O pianista, compositor e arranjador cristovano Bastos, que completará 80 anos em 3 de dezembro, iniciou as comemorações ainda neste setembro. A programação inclui a gravação de um novo álbum, uma série de concertos e oficinas de música em território português.

Álbum “Além do tempo” reúne nomes de destaque

Na manhã de 4 de setembro, Bastos lançou o disco “Além do tempo”, editado pela gravadora Kuarup. O trabalho apresenta um trio formado por ele, a cantora Fernanda Collins e o violinista Daniel Guedes. Entre as faixas, o grupo reinterpreta clássicos da MPB, como “Eu sei que vou te amar” (Tom Jobim e Vinicius de Moraes), “Beatriz” (Edu Lobo e Chico Buarque), o bolero “Resposta ao tempo” – coescrito com Aldir Blanc – e “Todo sentimento”, cuja letra é de Chico Buarque, mas cuja melodia pertence a Bastos.

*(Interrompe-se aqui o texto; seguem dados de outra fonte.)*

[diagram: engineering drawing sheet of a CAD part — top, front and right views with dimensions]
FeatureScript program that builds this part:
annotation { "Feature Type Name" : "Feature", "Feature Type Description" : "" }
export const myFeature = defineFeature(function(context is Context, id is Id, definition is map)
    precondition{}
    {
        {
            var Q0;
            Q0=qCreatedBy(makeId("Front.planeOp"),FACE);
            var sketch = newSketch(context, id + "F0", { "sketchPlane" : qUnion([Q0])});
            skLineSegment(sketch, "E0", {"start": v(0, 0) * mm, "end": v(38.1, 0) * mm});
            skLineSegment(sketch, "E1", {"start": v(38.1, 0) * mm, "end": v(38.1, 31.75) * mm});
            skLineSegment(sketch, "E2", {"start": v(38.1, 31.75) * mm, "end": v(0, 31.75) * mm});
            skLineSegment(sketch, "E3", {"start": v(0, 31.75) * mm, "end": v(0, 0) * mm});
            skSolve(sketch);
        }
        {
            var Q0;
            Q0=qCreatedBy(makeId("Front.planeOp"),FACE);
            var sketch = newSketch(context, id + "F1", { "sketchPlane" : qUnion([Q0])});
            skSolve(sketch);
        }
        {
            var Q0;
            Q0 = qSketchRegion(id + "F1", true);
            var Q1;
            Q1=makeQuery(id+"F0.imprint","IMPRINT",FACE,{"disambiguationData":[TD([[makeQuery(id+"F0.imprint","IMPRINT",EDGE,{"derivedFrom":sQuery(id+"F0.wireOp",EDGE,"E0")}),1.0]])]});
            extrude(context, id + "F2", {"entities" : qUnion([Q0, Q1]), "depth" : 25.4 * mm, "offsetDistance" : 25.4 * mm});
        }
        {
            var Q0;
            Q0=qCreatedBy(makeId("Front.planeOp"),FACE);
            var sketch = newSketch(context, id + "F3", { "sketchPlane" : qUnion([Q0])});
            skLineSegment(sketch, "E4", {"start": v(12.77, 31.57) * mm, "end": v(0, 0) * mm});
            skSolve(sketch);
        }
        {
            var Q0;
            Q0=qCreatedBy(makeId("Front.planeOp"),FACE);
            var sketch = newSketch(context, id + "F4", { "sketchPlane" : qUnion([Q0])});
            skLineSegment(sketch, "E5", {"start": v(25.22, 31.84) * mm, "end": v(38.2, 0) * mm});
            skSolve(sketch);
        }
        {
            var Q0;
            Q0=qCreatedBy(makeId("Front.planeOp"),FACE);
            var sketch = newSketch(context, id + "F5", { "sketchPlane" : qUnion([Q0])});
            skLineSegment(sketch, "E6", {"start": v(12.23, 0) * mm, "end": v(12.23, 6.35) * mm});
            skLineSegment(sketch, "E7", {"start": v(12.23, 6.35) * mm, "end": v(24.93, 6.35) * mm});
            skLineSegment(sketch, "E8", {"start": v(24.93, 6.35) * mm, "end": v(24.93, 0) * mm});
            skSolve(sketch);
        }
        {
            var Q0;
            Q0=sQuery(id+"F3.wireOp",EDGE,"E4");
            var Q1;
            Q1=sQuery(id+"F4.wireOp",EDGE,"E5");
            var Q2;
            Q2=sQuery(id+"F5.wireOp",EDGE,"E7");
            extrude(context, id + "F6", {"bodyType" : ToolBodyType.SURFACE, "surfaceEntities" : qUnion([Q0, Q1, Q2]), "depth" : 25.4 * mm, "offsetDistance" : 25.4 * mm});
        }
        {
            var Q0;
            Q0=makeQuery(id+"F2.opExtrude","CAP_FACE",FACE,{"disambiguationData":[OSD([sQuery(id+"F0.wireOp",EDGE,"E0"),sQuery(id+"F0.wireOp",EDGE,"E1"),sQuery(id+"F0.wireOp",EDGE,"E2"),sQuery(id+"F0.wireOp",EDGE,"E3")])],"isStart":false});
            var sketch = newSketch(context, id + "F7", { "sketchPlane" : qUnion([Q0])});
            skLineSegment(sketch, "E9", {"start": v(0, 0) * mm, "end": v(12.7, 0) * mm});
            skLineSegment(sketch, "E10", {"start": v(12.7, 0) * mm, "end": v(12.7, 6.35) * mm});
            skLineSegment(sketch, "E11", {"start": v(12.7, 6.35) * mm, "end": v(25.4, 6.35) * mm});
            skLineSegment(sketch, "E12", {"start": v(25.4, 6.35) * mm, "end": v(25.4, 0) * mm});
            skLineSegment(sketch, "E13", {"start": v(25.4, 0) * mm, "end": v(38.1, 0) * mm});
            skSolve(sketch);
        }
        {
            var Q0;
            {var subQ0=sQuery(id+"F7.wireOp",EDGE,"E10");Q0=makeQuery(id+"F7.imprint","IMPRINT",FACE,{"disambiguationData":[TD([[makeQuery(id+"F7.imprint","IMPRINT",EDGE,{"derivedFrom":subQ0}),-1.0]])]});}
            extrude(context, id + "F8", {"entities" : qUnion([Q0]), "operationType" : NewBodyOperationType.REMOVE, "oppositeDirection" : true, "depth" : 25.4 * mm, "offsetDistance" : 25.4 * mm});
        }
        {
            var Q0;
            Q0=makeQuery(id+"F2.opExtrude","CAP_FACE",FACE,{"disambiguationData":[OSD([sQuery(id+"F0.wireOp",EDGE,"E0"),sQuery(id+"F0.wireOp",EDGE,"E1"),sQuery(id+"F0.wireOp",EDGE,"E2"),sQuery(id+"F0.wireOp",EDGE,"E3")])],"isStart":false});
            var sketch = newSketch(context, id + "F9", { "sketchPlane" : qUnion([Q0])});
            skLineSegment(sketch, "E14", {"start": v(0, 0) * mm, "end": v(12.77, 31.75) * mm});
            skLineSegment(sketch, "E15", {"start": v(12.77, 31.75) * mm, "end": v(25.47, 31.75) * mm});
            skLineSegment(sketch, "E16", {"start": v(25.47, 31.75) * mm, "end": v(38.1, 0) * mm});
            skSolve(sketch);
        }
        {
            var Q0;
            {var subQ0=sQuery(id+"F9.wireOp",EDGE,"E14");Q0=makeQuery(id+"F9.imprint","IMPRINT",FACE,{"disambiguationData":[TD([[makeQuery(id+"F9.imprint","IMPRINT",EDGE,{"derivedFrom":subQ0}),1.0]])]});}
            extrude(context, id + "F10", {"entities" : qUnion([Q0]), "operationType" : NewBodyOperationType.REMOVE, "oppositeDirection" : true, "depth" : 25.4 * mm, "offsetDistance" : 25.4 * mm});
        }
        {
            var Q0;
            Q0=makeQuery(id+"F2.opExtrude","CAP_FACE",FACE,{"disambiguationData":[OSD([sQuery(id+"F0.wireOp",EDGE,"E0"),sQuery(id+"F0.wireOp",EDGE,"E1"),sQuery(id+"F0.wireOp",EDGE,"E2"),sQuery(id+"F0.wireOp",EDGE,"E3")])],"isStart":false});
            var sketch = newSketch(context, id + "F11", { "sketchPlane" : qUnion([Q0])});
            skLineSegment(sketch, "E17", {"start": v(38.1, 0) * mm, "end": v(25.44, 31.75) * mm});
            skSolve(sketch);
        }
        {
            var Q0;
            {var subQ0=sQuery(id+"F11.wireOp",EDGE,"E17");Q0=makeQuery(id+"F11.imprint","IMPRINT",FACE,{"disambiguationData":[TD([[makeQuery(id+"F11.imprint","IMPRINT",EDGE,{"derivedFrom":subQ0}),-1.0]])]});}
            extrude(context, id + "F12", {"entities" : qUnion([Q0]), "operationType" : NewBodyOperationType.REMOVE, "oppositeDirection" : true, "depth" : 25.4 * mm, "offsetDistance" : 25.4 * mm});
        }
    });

Turnê portuguesa inclui concertos e workshops

A estreia da celebração aconteceu em 3 de setembro, quando o artista se apresentou na Casa da Música, em Porto. No recital, convidou o grupo Clube do Choro do Porto e a cantora Ilana Volcov. A agenda do projeto “Cristovão Bastos – 80 Anos” prevê mais shows e oficinas de arranjo e improvisação ao longo da primeira quinzena de setembro, reforçando o vínculo do pianista com a cena musical portuguesa.

Carreira marcada por parcerias com grandes nomes da MPB

Ao longo de seis décadas, Bastos colaborou com alguns dos maiores nomes da música brasileira. Junto a Aldir Blanc compôs o bolero “Resposta ao tempo”, gravado por Nana Caymmi. Em 1987, Chico Buarque escreveu a letra de “Todo sentimento” a partir da melodia do pianista, em sessão sugerida por Miúcha. Também trabalhou com Paulinho da Viola, ampliando sua atuação no universo do choro.

Do Black Rio ao choro: a trajetória musical

Natural de Marechal Hermes, Rio de Janeiro, nascido em 3 de dezembro de 1946, Bastos começou a tocar nos bailes cariocas e, nos anos 1970, integrou a formação original da banda Black Rio, participando do álbum “Maria fumaça” (1977). Como arranjador, sua assinatura está presente em gravações de artistas como Áurea Martins, Ilana Volcov e Marco Pereira. Seu discográfico inclui dois álbuns solo – “Avenida Brasil” (1996) e “Curtindo a gafieira” (2008) – além de diversos trabalhos em duo e em projetos coletivos.

Com a programação de setembro, Cristovão Bastos já demonstra que, mesmo próximo dos 80 anos, sua música continua a se reinventar e a dialogar com novas gerações, reafirmando seu papel como um dos pilares da MPB contemporânea.

Com informações de G1 Pop & Arte.

Conteúdo produzido com apoio de inteligência artificial, com curadoria editorial da Gazeta Nacional.